===== PROVIDED ENTRIES =====
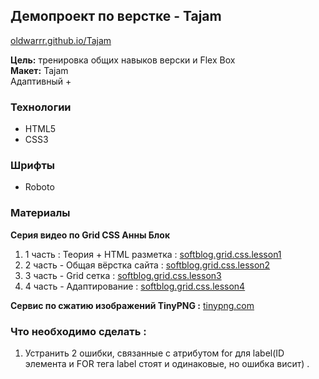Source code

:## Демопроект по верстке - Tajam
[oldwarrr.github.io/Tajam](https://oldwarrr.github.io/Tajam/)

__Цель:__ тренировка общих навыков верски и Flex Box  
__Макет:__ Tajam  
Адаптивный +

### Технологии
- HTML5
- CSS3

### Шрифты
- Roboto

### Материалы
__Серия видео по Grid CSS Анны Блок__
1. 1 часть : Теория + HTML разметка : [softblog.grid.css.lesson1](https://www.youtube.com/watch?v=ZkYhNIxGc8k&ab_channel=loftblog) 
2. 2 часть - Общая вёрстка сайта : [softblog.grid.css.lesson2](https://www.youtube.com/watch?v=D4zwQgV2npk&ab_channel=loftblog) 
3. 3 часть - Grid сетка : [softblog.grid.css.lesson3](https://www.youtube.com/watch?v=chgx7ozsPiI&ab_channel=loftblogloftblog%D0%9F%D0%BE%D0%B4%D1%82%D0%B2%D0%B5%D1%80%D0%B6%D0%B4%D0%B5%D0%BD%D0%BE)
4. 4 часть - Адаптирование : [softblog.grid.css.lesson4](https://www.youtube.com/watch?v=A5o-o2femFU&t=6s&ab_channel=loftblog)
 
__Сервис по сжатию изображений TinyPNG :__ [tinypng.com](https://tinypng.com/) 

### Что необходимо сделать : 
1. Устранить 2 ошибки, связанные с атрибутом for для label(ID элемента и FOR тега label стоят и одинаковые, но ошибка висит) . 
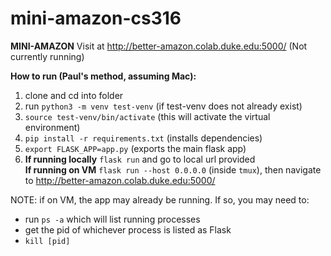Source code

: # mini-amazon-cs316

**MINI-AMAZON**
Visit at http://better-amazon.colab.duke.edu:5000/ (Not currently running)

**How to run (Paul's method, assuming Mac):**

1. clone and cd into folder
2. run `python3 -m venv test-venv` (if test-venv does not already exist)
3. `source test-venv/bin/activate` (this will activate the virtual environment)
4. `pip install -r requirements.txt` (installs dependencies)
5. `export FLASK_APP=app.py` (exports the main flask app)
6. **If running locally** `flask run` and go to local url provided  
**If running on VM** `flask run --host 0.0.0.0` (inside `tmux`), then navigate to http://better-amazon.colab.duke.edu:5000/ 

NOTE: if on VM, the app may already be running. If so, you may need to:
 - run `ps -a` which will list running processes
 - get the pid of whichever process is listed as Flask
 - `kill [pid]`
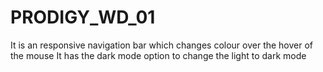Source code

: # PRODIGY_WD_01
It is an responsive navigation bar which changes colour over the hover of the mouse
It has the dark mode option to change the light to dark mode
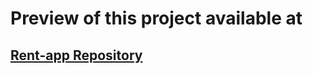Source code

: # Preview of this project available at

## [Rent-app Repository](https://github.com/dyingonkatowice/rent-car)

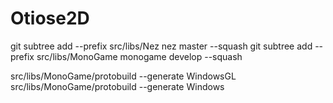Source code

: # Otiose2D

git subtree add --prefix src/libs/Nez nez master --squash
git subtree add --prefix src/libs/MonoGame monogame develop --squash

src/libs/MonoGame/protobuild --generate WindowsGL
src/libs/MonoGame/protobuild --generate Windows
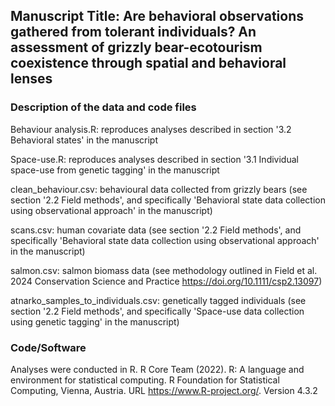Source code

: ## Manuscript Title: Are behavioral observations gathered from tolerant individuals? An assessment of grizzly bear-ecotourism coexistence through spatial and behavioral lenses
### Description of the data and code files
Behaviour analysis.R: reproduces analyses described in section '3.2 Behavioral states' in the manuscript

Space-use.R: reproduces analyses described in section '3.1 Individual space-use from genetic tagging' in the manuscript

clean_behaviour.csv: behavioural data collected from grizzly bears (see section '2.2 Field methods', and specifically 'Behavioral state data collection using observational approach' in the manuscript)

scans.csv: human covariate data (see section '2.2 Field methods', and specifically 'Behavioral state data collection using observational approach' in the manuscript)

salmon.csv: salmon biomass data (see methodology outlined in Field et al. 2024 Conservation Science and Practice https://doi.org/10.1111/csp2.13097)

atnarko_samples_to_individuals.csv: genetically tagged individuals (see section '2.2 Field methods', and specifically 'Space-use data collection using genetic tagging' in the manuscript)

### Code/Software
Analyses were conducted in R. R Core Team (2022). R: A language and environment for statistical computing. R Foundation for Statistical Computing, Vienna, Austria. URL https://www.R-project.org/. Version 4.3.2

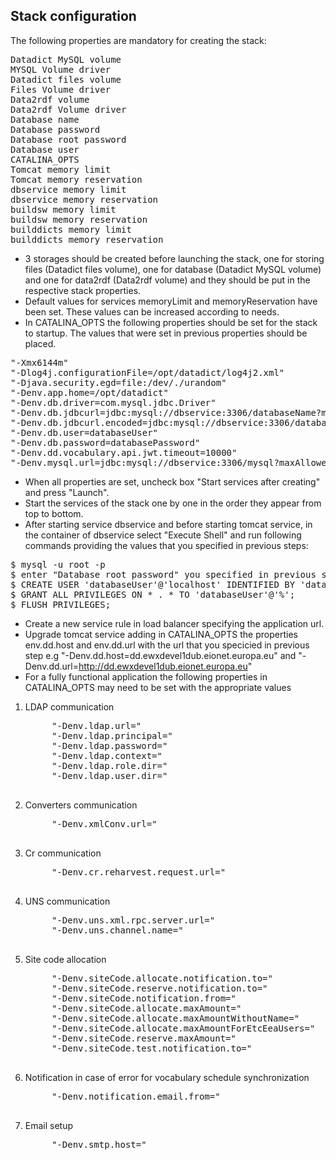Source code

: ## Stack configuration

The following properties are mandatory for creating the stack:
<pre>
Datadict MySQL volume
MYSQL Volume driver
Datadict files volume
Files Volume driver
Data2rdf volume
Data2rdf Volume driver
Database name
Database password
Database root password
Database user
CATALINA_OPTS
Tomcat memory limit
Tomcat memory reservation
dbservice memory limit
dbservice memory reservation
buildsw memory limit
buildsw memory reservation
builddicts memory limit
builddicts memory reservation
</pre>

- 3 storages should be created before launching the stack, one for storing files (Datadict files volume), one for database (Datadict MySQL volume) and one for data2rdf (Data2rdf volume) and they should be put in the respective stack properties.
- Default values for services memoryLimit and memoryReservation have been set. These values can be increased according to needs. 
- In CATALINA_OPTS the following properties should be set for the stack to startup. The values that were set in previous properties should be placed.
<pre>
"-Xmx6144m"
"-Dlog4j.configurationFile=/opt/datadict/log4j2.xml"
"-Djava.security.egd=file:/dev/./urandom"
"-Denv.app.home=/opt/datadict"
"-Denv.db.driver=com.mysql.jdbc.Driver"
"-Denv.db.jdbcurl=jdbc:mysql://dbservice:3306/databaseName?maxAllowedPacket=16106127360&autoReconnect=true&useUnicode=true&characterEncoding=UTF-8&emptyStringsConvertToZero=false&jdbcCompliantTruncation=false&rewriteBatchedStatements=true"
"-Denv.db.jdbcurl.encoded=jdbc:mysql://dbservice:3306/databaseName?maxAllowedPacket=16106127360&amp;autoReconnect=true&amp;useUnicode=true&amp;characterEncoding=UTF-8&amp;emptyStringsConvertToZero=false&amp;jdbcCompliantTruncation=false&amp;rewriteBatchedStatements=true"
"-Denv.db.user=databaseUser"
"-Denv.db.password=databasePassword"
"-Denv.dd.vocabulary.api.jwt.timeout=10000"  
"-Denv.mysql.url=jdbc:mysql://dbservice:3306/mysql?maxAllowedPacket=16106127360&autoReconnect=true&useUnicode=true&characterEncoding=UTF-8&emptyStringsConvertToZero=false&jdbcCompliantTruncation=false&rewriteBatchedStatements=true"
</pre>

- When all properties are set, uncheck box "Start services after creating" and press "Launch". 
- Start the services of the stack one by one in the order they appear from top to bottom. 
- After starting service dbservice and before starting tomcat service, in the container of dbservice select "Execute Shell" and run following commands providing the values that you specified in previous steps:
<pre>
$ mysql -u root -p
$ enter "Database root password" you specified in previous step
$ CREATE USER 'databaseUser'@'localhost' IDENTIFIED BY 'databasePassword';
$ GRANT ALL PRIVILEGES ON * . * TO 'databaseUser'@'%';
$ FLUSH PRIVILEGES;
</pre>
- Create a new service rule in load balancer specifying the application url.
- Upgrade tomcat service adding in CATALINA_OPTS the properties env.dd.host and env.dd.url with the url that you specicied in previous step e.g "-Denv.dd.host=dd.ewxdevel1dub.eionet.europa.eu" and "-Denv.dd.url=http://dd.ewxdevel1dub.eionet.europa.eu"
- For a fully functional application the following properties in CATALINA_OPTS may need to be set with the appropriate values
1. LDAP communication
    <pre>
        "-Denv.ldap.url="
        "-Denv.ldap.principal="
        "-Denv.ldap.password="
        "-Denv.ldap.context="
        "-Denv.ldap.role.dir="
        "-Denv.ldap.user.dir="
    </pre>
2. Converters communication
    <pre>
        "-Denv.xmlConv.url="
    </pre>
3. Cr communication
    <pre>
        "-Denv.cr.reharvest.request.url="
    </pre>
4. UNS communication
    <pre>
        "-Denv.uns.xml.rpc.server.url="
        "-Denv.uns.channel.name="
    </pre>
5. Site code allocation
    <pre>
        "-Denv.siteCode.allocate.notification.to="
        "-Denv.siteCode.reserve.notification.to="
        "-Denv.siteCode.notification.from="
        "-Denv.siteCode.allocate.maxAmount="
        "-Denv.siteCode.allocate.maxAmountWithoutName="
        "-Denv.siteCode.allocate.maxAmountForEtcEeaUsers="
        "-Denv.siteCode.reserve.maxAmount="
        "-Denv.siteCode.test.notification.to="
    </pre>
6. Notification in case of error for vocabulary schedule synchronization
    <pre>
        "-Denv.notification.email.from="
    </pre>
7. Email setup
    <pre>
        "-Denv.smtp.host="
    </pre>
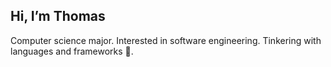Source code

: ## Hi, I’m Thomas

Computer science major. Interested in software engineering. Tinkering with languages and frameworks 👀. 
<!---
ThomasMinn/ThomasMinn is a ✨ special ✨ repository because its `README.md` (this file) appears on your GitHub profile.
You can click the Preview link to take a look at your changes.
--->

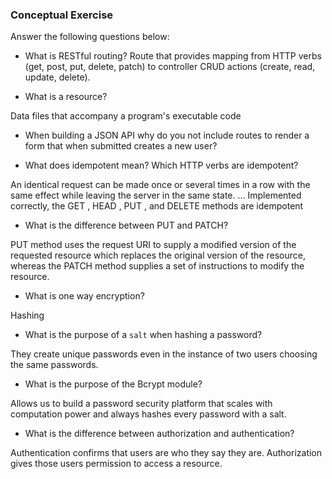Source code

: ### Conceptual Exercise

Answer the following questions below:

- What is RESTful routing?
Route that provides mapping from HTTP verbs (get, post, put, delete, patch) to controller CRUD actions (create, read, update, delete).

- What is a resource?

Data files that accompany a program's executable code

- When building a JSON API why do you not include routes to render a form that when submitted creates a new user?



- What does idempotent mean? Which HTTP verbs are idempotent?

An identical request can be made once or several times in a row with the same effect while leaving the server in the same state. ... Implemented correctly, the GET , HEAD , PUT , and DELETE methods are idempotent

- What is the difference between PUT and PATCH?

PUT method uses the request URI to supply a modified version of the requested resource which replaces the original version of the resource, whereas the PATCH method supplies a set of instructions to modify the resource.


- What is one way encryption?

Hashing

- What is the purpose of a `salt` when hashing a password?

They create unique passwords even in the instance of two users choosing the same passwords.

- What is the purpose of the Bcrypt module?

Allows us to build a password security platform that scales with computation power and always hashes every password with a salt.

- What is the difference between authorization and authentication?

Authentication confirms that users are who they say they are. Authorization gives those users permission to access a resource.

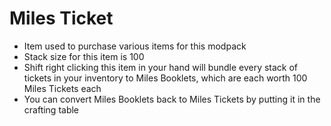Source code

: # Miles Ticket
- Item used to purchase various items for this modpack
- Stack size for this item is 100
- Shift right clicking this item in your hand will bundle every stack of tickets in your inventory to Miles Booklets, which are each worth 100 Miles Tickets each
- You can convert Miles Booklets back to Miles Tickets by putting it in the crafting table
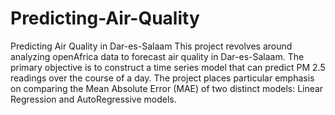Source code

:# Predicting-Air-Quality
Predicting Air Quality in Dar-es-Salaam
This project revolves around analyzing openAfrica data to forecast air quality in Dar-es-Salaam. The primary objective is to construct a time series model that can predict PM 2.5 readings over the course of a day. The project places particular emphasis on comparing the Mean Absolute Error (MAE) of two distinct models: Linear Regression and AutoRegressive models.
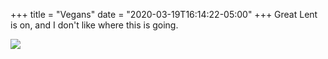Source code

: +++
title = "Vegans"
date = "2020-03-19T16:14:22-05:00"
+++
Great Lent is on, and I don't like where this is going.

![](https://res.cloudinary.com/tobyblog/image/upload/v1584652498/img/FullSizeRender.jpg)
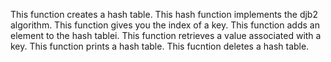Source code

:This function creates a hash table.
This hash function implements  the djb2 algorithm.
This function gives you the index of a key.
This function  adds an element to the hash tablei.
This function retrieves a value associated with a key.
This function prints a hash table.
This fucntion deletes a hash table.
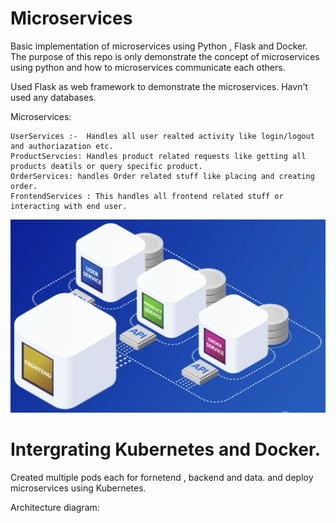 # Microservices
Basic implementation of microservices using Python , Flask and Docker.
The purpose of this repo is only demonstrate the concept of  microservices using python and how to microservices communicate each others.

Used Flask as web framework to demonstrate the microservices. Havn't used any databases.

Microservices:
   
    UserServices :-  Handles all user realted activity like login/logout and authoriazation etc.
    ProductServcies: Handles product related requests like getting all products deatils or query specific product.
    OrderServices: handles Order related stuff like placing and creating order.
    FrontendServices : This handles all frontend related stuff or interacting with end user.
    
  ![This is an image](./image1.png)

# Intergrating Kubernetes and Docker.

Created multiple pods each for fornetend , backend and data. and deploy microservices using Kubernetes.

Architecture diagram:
=====
When the word "specified" appears in a line of the listing, copy that line.

=== RESULT ===
- After starting service dbservice and before starting tomcat service, in the container of dbservice select "Execute Shell" and run following commands providing the values that you specified in previous steps:
$ enter "Database root password" you specified in previous step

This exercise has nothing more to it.